The Republican chairmen of key authorizing subcommittees in the House expressed enthusiasm this week for the Trump White House’s long-awaited infrastructure proposal, which most Democrats already have rejected.
“We need to focus on our nation’s infrastructure. The Seventh Street Bridge in Modesto is a prime example of the need to invest in roads and bridges,” said Rep. Jeff Denham of California, chairman of the Railroads, Pipelines, and Hazardous Materials Subcommittee, emphasizing needs in his district.
Dennham (left) and Graves
“At the top of our list must also be increased water storage for the valley. Water is the lifeblood of the Central Valley, and it’s clear Sacramento refuses to invest in the infrastructure we need,” Denham added.
His colleague, Rep. Sam Graves, chairman of the Highways and Transit Subcommittee, focused on the plan’s attention for rural districts.
“Investment in rural infrastructure from roads and bridges to broadband will go a long way in improving commerce and quality of life,” Graves said. “With the White House now focusing on infrastructure, we are presented with a great opportunity to build for the future.

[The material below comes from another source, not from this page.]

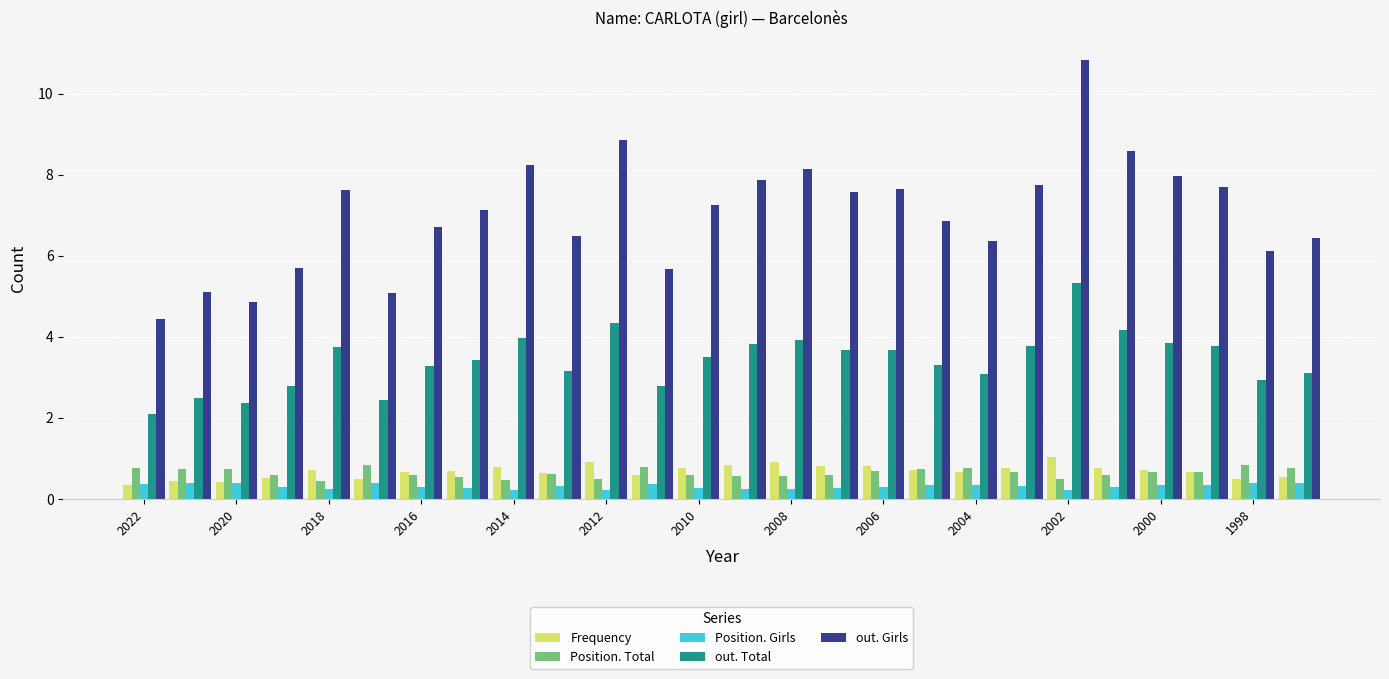

Which series has the largest range (max minus min)?

out. Girls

Technology is rapidly developing, but our infrastructure is not.”
Democrats, meanwhile, have largely dismissed the proposal’s funding guidance, which would rely significantly on nonfederal partners to achieve $1.5 trillion over 10 years in investments. Senate Minority Leader Chuck Schumer of New York said the proposal would lead to “ ‘Trump tolls’ all over the country.”

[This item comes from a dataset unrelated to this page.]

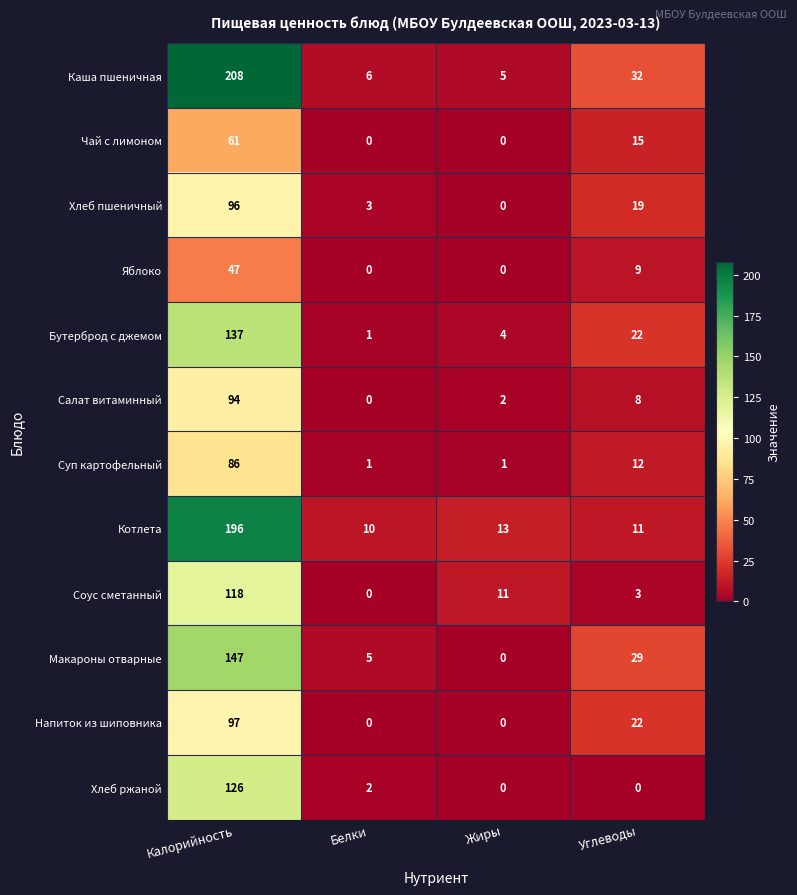

At which category is the sum across all series the highest?

Калорийность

Rep. Peter DeFazio (D-Ore.), the Transportation and Infrastructure Committee ranking member, called it “embarrassingly small.”

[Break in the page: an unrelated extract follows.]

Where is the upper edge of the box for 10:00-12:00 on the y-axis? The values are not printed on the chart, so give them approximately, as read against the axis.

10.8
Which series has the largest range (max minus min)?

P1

“This is not a real infrastructure plan. It is simply another scam; an attempt to sell our nation’s infrastructure and create windfall profit for Wall Street while rolling back environmental protections,” DeFazio said.
The proposal calls for giving states flexibility from federal tolling restrictions and to be able to reinvest toll revenues in infrastructure. Overall, $200 billion in federal funds would be used to leverage private investments. Of that, $50 billion would provide governors block grants for rural projects.
The White House is hosting a meeting with Republicans on Feb. 14 to promote the proposal. Next month, committees of jurisdiction will host hearings on infrastructure funding with top administration officials.